Klachtonderdelen 9 tot en met 14
4.7 Klager maakt verweerster allerhande verwijten, maar de voorzitter ziet hierin
geen serieus te nemen klachten aan het adres van verweerster. Dat klager als gevolg
van een rechterlijke beslissing kennelijk in zijn auto heeft moeten slapen (althans:
niet in de echtelijke woning) valt niet aan verweerster te verwijten. De verdere verwijten
missen feitelijke grondslag en vallen buiten de invloedssfeer en/of verantwoordelijkheid
van verweerster. De klachtonderdelen zijn dan ook kennelijk ongegrond.
Klachtonderdeel 15
4.8 Klager stelt dat verweerster de termijn van bewoning (van de echtelijke woning)

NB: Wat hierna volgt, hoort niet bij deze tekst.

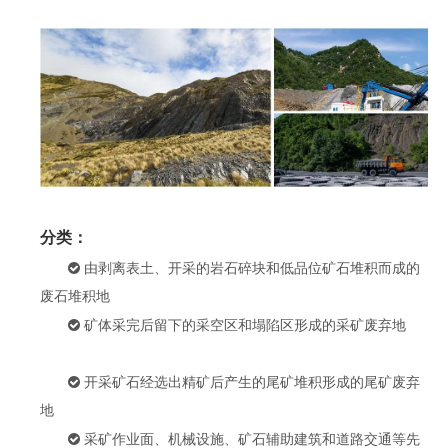
分类：

由剥离表土、开采的岩石碎块和低品位矿石堆积而成的
废石堆积地

矿体采完后留下的采空区和塌陷区形成的采矿废弃地

开采矿石经选出精矿后产生的尾矿堆积形成的尾矿废弃
地

采矿作业面、机械设施、矿石辅助建筑和道路交通等先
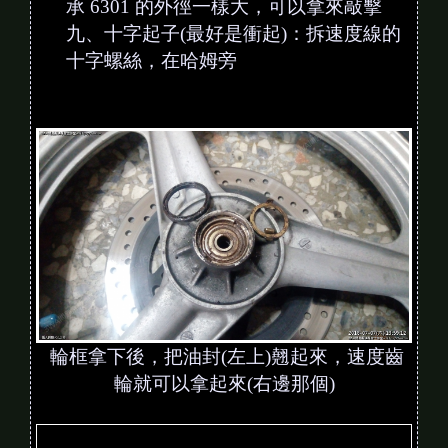
承 6301 的外徑一樣大，可以拿來敲擊
九、十字起子(最好是衝起)：拆速度線的
十字螺絲，在哈姆旁
輪框拿下後，把油封(左上)翹起來，速度齒
輪就可以拿起來(右邊那個)
V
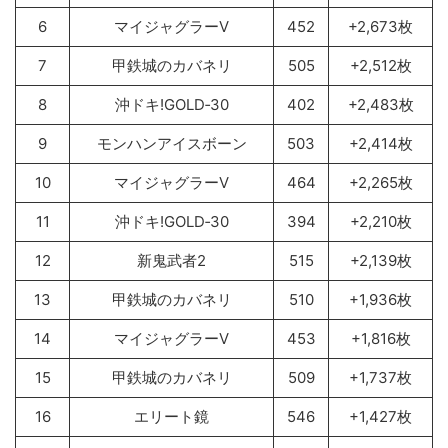
6
マイジャグラーV
452
+2,673枚
7
甲鉄城のカバネリ
505
+2,512枚
8
沖ドキ!GOLD‐30
402
+2,483枚
9
モンハンアイスボーン
503
+2,414枚
10
マイジャグラーV
464
+2,265枚
11
沖ドキ!GOLD‐30
394
+2,210枚
12
新鬼武者2
515
+2,139枚
13
甲鉄城のカバネリ
510
+1,936枚
14
マイジャグラーV
453
+1,816枚
15
甲鉄城のカバネリ
509
+1,737枚
16
エリート鏡
546
+1,427枚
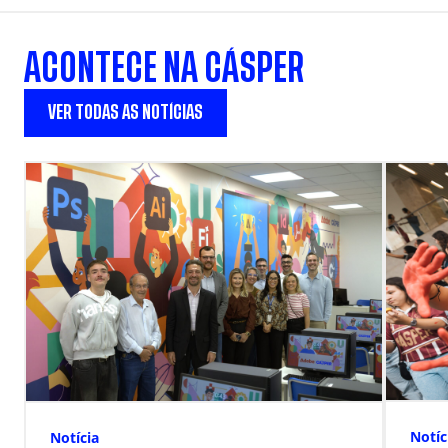
ACONTECE NA CÁSPER
VER TODAS AS NOTÍCIAS
Notíc
Notícia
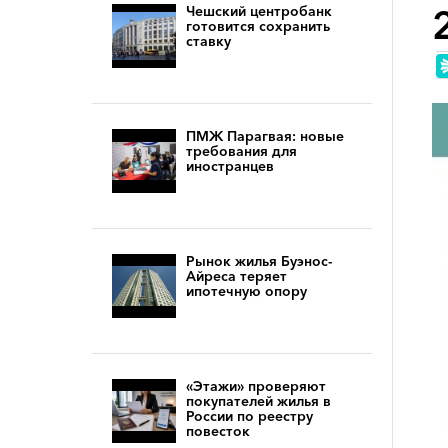
Чешский центробанк
готовится сохранить
ставку
ПМЖ Парагвая: новые
требования для
иностранцев
Рынок жилья Буэнос-
Айреса теряет
ипотечную опору
«Этажи» проверяют
покупателей жилья в
России по реестру
повесток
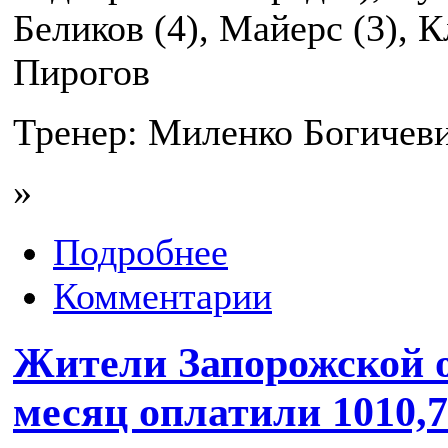
Беликов (4), Майерс (3), К
Пирогов
Тренер: Миленко Богичев
»
Подробнее
Комментарии
Жители Запорожской о
месяц оплатили 1010,7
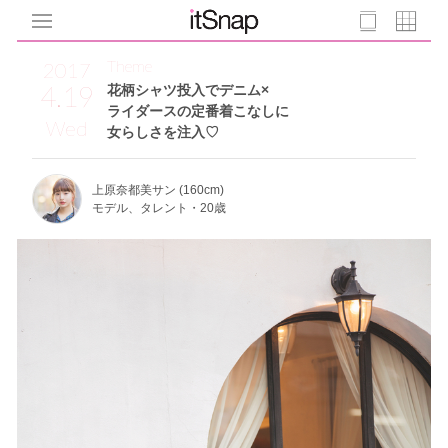
Theme
2017
4.19
花柄シャツ投入でデニム×
ライダースの定番着こなしに
Wed
女らしさを注入♡
上原奈都美サン (160cm)
モデル、タレント・20歳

tegen alle regels in met een jaar heeft verlengd. Klagers hebben al die tijd geen
gebruik kunnen maken van de werkruimte in de woning. Klager laat echter na te onderbouwen
dat verweerster de termijn tegen de regels in zou hebben verlengd. Verweerster heeft
onweersproken gesteld dat de ex-partner op grond van de beschikking van de rechtbank
en een tussen klager en de ex-partner gemaakte afspraak nog steeds gerechtigd is in
de voormalige echtelijke woning te verblijven. Dat verweerster een verwijt valt te
maken, is de voorzitter niet gebleken. Ook dit klachtonderdeel is kennelijk ongegrond.
Tot slot
4.9 Indien en voorzover klager ook nog andere klachten heeft willen voorleggen
aan de tuchtrechter, geldt dat hij niet heeft voldaan aan zijn plicht als klager om
de klacht duidelijk en ondubbelzinnig te formuleren.
BESLISSING
De voorzitter verklaart:
de klacht, met toepassing van artikel 46j Advocatenwet, kennelijk ongegrond
Aldus beslist door mr. A. van Luijck, plaatsvervangend voorzitter, bijgestaan door mr. C.M. van de Kamp als griffier en uitgesproken in het openbaar op 2 augustus 2023.